Qu’on se rassure, la vision qu’en donne Greenaway n’est pas du tout un film pour cinéphiles purs et
durs. Le séjour mexicain du réalisateur russe est raconté de manière très personnelle, sulfureuse et
flamboyante. Reconstitution parfaite de l’époque, avec ses séquences en couleurs, en noir et blanc, des
images qui se démultiplient à l’écran et qui rappellent les folies d’un Ken Russell, ce film d’un Peter
Greenaway en pleine forme prouve que le réalisateur britannique n’a rien perdu de son génie.
Alain Grasset
En rupture de ban avec l’URSS où il est sommé de rentrer après s’être fait éconduire par Hollywood,
Sergueï Eisenstein se rend au Mexique pour y tourner Que Viva Mexico !. Nous sommes en 1931.

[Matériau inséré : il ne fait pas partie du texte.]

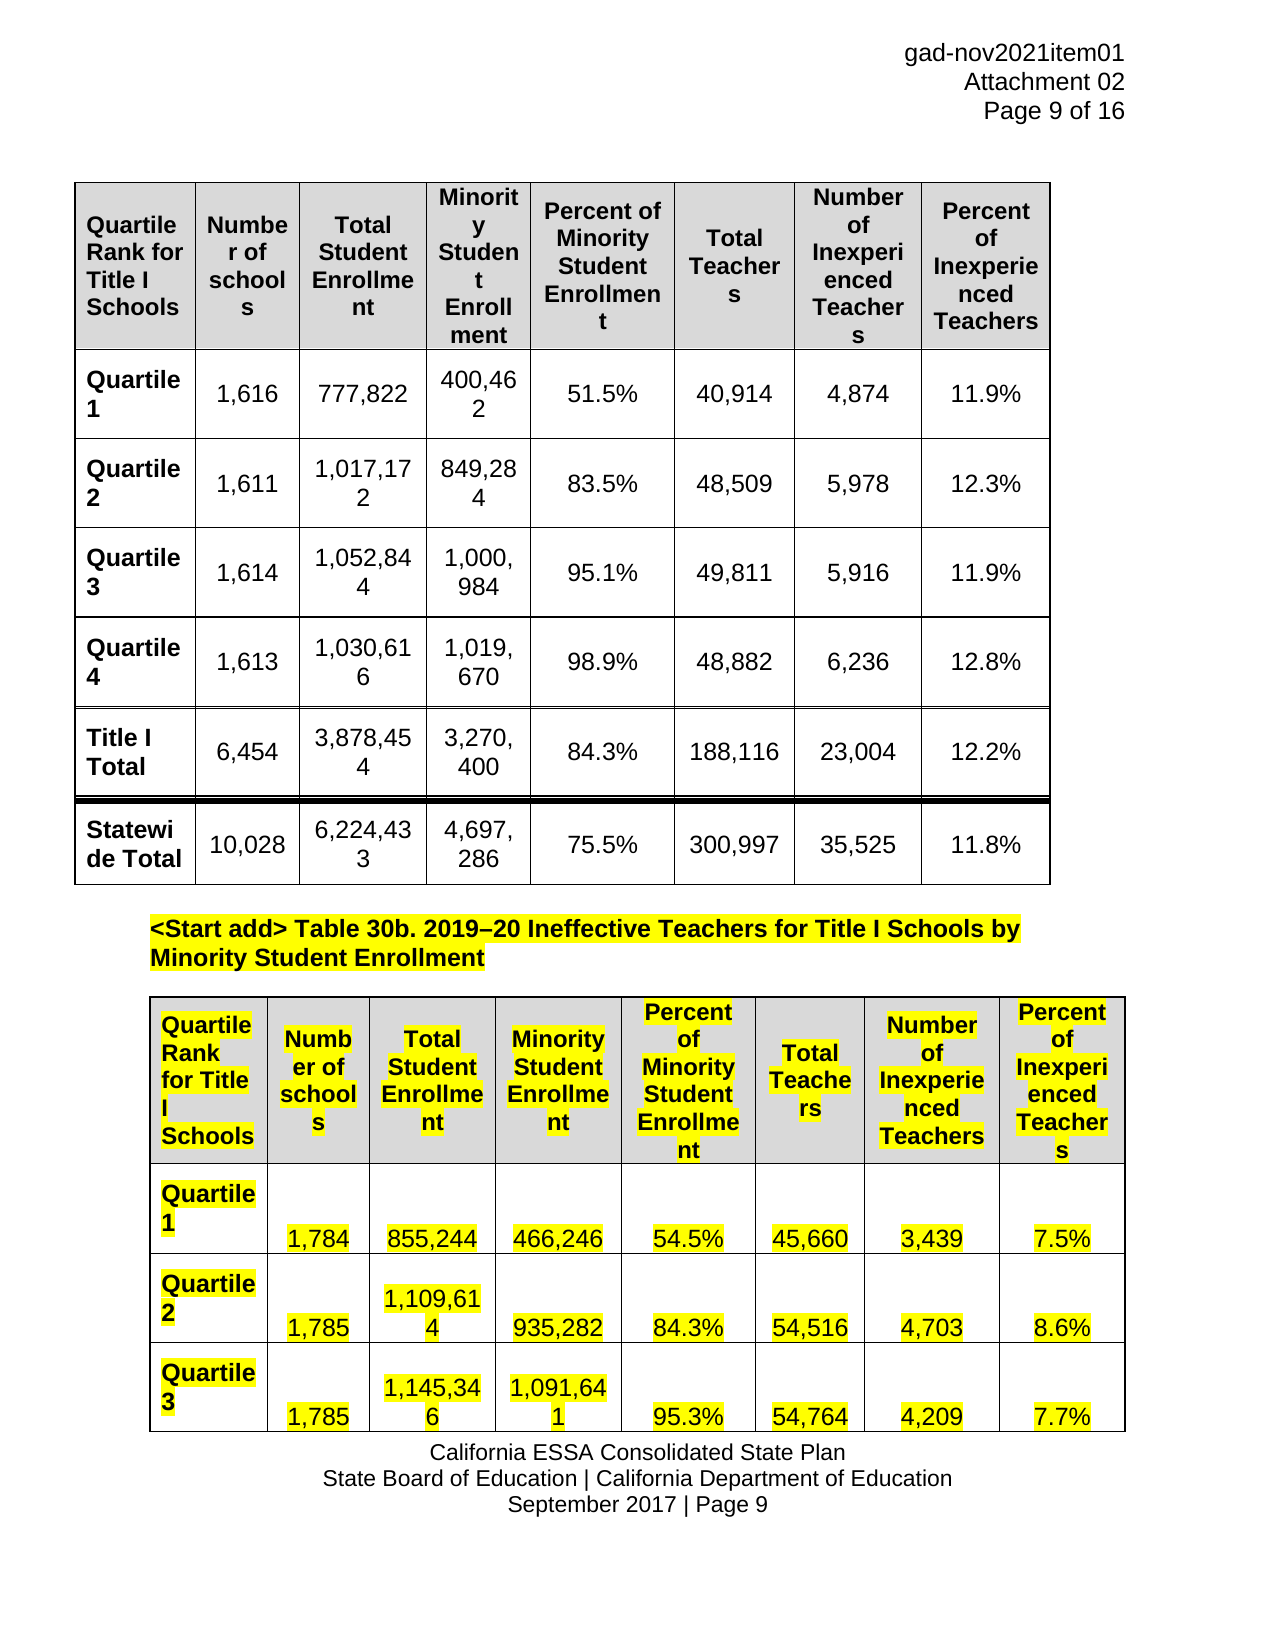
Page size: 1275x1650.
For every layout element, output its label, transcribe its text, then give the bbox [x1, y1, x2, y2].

table_cell 8.6% [1000, 1254, 1124, 1342]
table_header Number of Inexperienced Teachers [795, 183, 921, 348]
table_cell Quartile 3 [151, 1343, 267, 1431]
table_cell 48,882 [675, 618, 794, 706]
table_cell 54,764 [756, 1343, 864, 1431]
table_cell 3,878,454 [300, 709, 426, 795]
table_cell Quartile 2 [76, 439, 195, 527]
table_cell 4,209 [865, 1343, 999, 1431]
table_cell 51.5% [531, 350, 674, 438]
table_cell 40,914 [675, 350, 794, 438]
table_header Quartile Rank for Title I Schools [151, 998, 267, 1163]
table_cell 4,697,286 [427, 804, 530, 884]
table_cell 1,611 [196, 439, 299, 527]
table_cell 4,874 [795, 350, 921, 438]
table_cell Statewide Total [76, 804, 195, 884]
table_header Percent of Minority Student Enrollment [622, 998, 677, 1163]
table_cell 95.3% [622, 1343, 755, 1431]
table_cell 1,091,641 [496, 1343, 621, 1431]
table_cell Quartile 4 [76, 618, 195, 706]
table_cell 935,282 [496, 1254, 621, 1342]
table_cell 1,030,616 [300, 618, 426, 706]
table_header Minority Student Enrollment [496, 998, 621, 1163]
table_cell 1,109,614 [370, 1254, 495, 1342]
table_cell 400,462 [427, 350, 530, 438]
table_header Percent of Inexperienced Teachers [922, 183, 1049, 348]
table_cell 7.5% [1000, 1164, 1124, 1252]
table_cell 1,052,844 [300, 528, 426, 616]
table_cell 11.9% [922, 350, 1049, 438]
table_cell 1,145,346 [370, 1343, 495, 1431]
table_cell 45,660 [756, 1164, 864, 1252]
table_cell 300,997 [675, 804, 794, 884]
table_cell 6,224,433 [300, 804, 426, 884]
table_header Number of schools [268, 998, 369, 1163]
table_cell 35,525 [795, 804, 921, 884]
table_cell 84.3% [531, 709, 674, 795]
table_cell 1,785 [268, 1254, 369, 1342]
table_cell 188,116 [675, 709, 794, 795]
table_cell 849,284 [427, 439, 530, 527]
table_cell 98.9% [531, 618, 674, 706]
table_cell 777,822 [300, 350, 426, 438]
table_header Minority Student Enrollment [427, 183, 530, 348]
table_cell 83.5% [531, 439, 674, 527]
table_cell 6,454 [196, 709, 299, 795]
table_cell 10,028 [196, 804, 299, 884]
table_cell 95.1% [531, 528, 674, 616]
table_cell 1,613 [196, 618, 299, 706]
table_cell 11.9% [922, 528, 1049, 616]
table_cell 54,516 [756, 1254, 864, 1342]
table_cell 12.3% [922, 439, 1049, 527]
table_header Percent of Inexperienced Teachers [1069, 998, 1124, 1163]
table_cell 11.8% [922, 804, 1049, 884]
table_cell Quartile 1 [76, 350, 195, 438]
table_header Total Student Enrollment [300, 183, 426, 348]
table_cell 5,978 [795, 439, 921, 527]
table_cell 1,017,172 [300, 439, 426, 527]
table_cell 12.8% [922, 618, 1049, 706]
table_cell 1,614 [196, 528, 299, 616]
table_header Percent of Minority Student Enrollment [531, 183, 674, 348]
table_cell 1,000,984 [427, 528, 530, 616]
table_cell 1,784 [268, 1164, 369, 1252]
table_cell 5,916 [795, 528, 921, 616]
table_cell Quartile 3 [76, 528, 195, 616]
table_header Total Student Enrollment [370, 998, 495, 1163]
table_header Number of schools [196, 183, 299, 348]
table_header Total Teachers [756, 998, 864, 1163]
table_cell 49,811 [675, 528, 794, 616]
table_cell 1,785 [268, 1343, 369, 1431]
table_cell 23,004 [795, 709, 921, 795]
table_header Quartile Rank for Title I Schools [76, 183, 195, 348]
table_header Number of Inexperienced Teachers [865, 998, 999, 1163]
table_cell Title I Total [76, 709, 195, 795]
table_cell 466,246 [496, 1164, 621, 1252]
table_header Percent of Inexperienced Teachers [1000, 998, 1055, 1163]
table_cell 4,703 [865, 1254, 999, 1342]
table_cell 3,270,400 [427, 709, 530, 795]
table_cell 54.5% [622, 1164, 755, 1252]
table_cell 1,616 [196, 350, 299, 438]
table_cell 75.5% [531, 804, 674, 884]
table_cell 84.3% [622, 1254, 755, 1342]
table_cell 6,236 [795, 618, 921, 706]
table_cell 7.7% [1000, 1343, 1124, 1431]
table_cell 3,439 [865, 1164, 999, 1252]
text <Start add> Table 30b. 2019–20 Ineffective Teachers for Title I Schools by Minority Student Enrollment [485, 914, 1125, 971]
table_cell 12.2% [922, 709, 1049, 795]
table_cell 1,019,670 [427, 618, 530, 706]
table_header Percent of Minority Student Enrollment [700, 998, 755, 1163]
table_header Total Teachers [675, 183, 794, 348]
table_cell 48,509 [675, 439, 794, 527]
table_cell Quartile 2 [151, 1254, 267, 1342]
table_cell 855,244 [370, 1164, 495, 1252]
table_cell Quartile 1 [151, 1164, 267, 1252]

Sergueï (Elmer Bäck) fait alors la rencontre de Palomino Cañedo (Luis Alberti), qui enseigne l’histoire des
religions. Dans la ville de Guanajuato dont Peter Greenaway va transmuter l’extraordinaire force visuelle
et évocatrice d’amour et de mort, le cinéaste connaîtra dix jours des affres du désir et de la passion
amoureuse, entre l’art de la vie et la vie du grand art. Baroque, flamboyant d’intelligence.